Why do I miss these opportunities? Normally when something as minor as the cold comes along I just muddle on without even thinking of praying against it. The thing is that prayer doesn’t create the answer to prayer: the answer to prayer is already there, waiting for the prayer to release it. How many answers have I missed because I haven’t asked? The Lots will deliver me from every attack,  big or small. I have to remember to that he will answer my prayer, not just for my benefit, but so that I can show others his power. So, when I am not praying, I am not just cheating myself, I am also denying others the chance of hearing the Good News.

I am not I AM


“I know the Lord will bless me now,” Micah said, “because I have a Levite serving as my priest.”
Judges 17:13 NLT

There was a song by Gloria Gaynor which had a really bad attitude in the words. The title was “I am what I am” and it was a statement of total selfishness, self-interest and arrogance. It is, however, a fairly good descriptor of general attitudes today, and a clear statement of what I once was.

Micah sounds as if he was like that. What he said in this verse isn’t so much a statement of faith, but more a statement of his rights: because he had done something then he will get something else.

A line in the song says ‘Your life is a sham till you can shout out loud, I am what I am.’

Our lives are a sham until we realise just what we are – not the sanitised, looking in the mirror, not as bad as the guy over there version of what we are, though, the real version, the truth.

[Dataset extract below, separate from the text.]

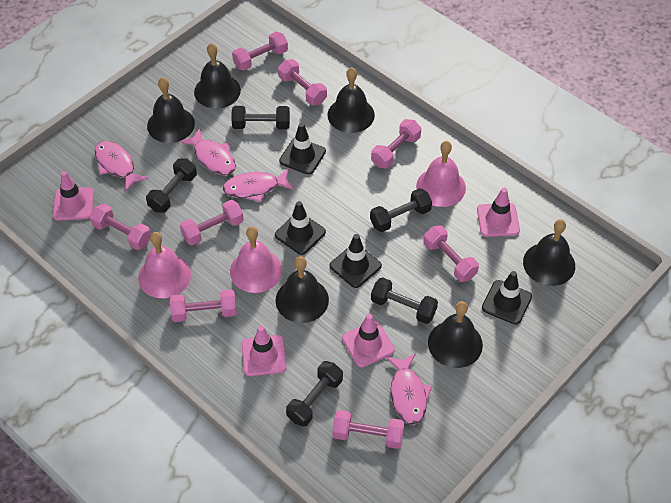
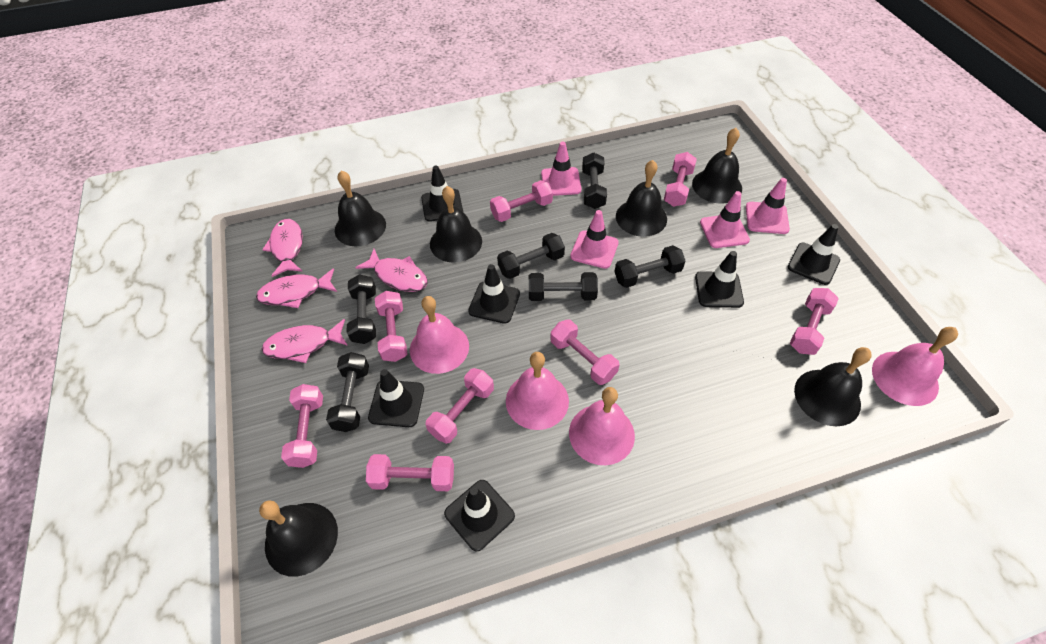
black dumbbell: 5 -> 6
black traffic cone: 4 -> 6
pink bell: 3 -> 4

The truth is that I’m not a very nice person deep down and I never was before I became a follower of Christ. Even now, the nasty me comes out, the sinner, the angry man. And the thing is that just going to church on a Sunday doesn’t change it – that’s just the same as Micah getting a priest to come and live with him. My life would be a sham if I thought that.

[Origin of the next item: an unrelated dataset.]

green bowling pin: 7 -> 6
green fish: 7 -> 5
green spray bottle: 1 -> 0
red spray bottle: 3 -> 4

I am what I am, but I can be different, because Jesus, the I AM, can make the difference, not by living with me, but by living in me and through me. 

Hold on tight!


Fight the good fight for the true faith. Hold tightly to the eternal life to which God has called you, which you have confessed so well before many witnesses.
1 Timothy 6:12 NLT

I take a lot of things for granted. I do it every night – I go to sleep and take it for granted that I will waken up in the morning. I take it for granted that Libby will also waken up. Because of that, I think I do not live each day to the full, because I’m thinking that what I don’t do today can be done tomorrow. I don’t treat Libby well enough, thinking that I can always say I’m sorry later, or make it up tomorrow. I really have to change that attitude, because one day tomorrow will not be there – sooner or later!

It came as a shock when I read this verse. Why should I have to hold tightly to the eternal life to which God has called me? Surely it will always be there? But if that’s the case, why would Paul have to write these words? Do I therefore wrongly take my eternal life for granted? Perhaps Paul is saying that by holding tightly to it I shall be stronger when I’m fighting the good fight, but perhaps he really is saying that if I don’t hold tightly to it then I might lose it!

Whatever the meaning, it makes me realise that I do take it for granted, and that’s not because of a strong faith. I should not take it for granted, because that is the same as devaluing it. It was bought for me at a huge cost, and I should remember that every single day. I should hold tightly to it for that reason, if for no other.